Crack Dealer, 10, Defends Mom Girl Says Mother Didn’t Know She Sold Drugs From Front Porch

A street-wise 10-year-old Spokane girl admitted in court Monday that she had sold crack cocaine from her front porch to make spending money the day before school started.

But the fifth-grader said her mother didn’t know she was selling drugs. She was called as the first defense witness when her mother, Kathryn Ann Hall, 38, went on trial Monday on drug charges.

“Did your mother ever say, ‘I want you to sell drugs?”’ Assistant Public Defender John Whaley asked the wiggling girl in the witness chair.

“No,” the child responded firmly, looking straight ahead at her mother who had been led into court in handcuffs.

The girl smiled and seemed almost to enjoy the moment of importance in the witness chair.

She said half her friends are exposed to drugs and that makes her fluent in the language of dope deals that she regularly sees.

The child smiled when she said her mother often works as a prostitute on East Sprague.
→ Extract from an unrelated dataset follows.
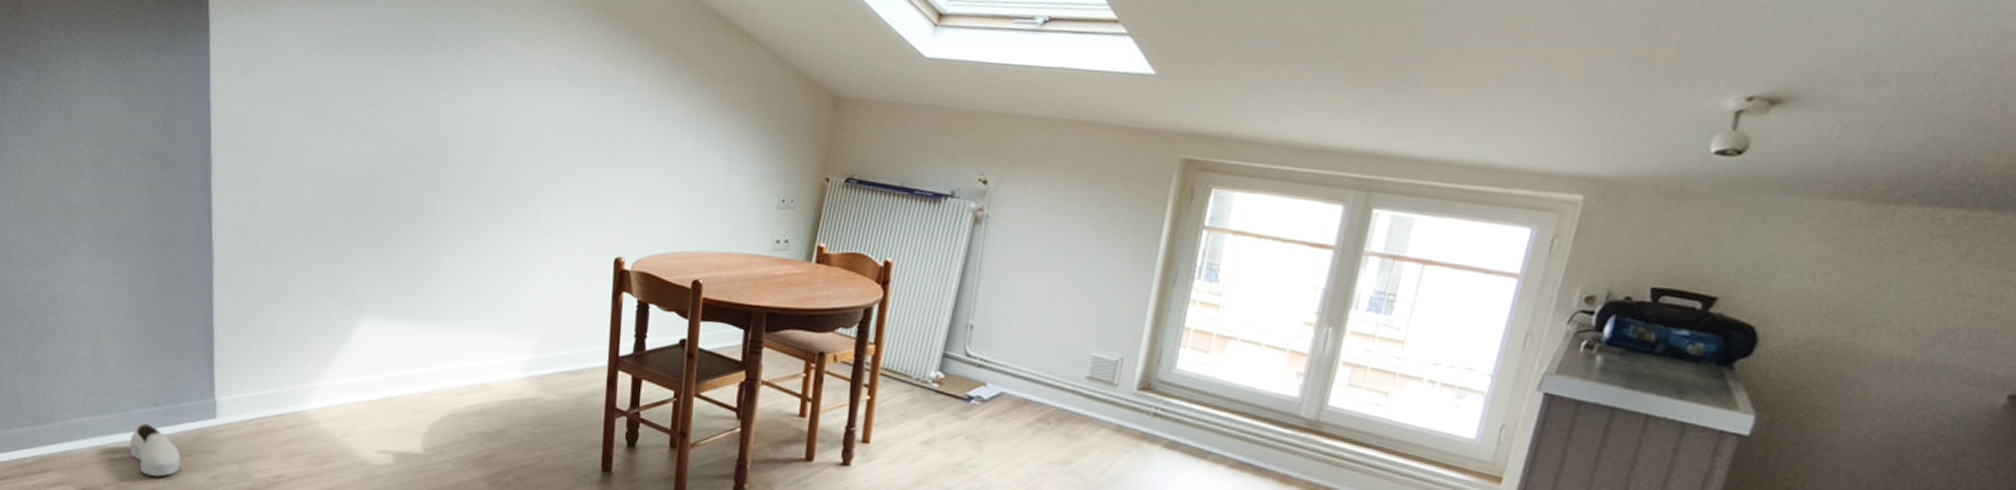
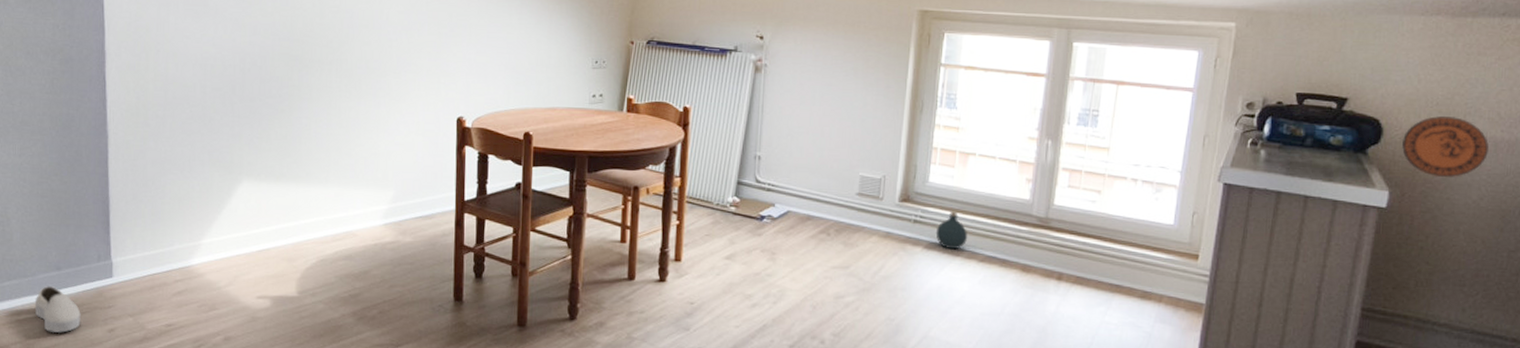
bottle: none [1178,404,1218,451] -> present [935,210,968,249]
decorative plate: none [1779,326,1895,404] -> present [1402,116,1489,178]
“How many times did you see $20 rocks of crack?” Deputy Prosecutor John Grasso asked.

“A lot of times,” she responded.

She later said she was given the crack, without her mother’s knowledge, by another woman who briefly had stayed at her east Spokane home.

“Why were you selling crack cocaine?” the prosecutor asked the girl.

“Because I wanted money,” she replied.

Her mother is the first person in Spokane charged with involving a minor in drug transactions, Grasso said.

She also is charged with possession of crack.

Hall, who is a heroin addict, was working as a prostitute on nearby East Sprague when police bought $40 worth of crack from the child, witnesses testified.

Officers who bought the drugs later searched the house and took into safekeeping the girl’s 2-year-old brother sleeping within arm’s reach of another pile of crack, witnesses testified.

Hall is expected to testify in her own defense today before the nonjury case is submitted to Superior Court Judge Harold Clarke.

At the end of the prosecution’s case, the judge said he was a “hair’s breadth away” from dismissing the charge of involving a minor in drug sales for lack of evidence.

The defense attorney argued that prosecution witnesses failed to tie the drug sales to Hall.

The case unfolded Aug. 31 last year when undercover police, driving a U-Haul van, went to the East Central neighborhood to buy crack.

As they drove by 1808 E. Fourth, officers in the truck saw the curtains part before a young girl came out of the house, detectives testified.

“I asked her if she had any ‘yeah,’ which is a slang term for crack cocaine,” said Detective David McCabe.

Within seconds, McCabe said, the 10-year-old girl returned from the home “with two 20s” - a pair of crack rocks that sell for $20 apiece, testified Detective John Willard.

After the purchase, a team of officers piled out of the back of the U-Haul and grabbed the 10-year-old.

They found her brother sleeping on the couch when they entered the home before a search warrant was obtained.

Hall returned as officers were preparing to re-enter the home with a search warrant to seize more crack found on the sofa and on a bedroom dresser.

Both children were turned over to Child Protective Service caseworkers, but now live elsewhere with a family friend.

The 10-year-old girl faces a felony charge in Juvenile Court of possession with intent to distribute crack cocaine.

If convicted, she could serve eight to 12 weeks in custody.

She was represented by her courtappointed defense attorney, Priscilla Vaagen, when the girl was called to testify for her mother’s defense.

The girl waived her constitutional right to avoid self-incrimination and admitted under oath that she sold crack, suggesting it occurred more than once.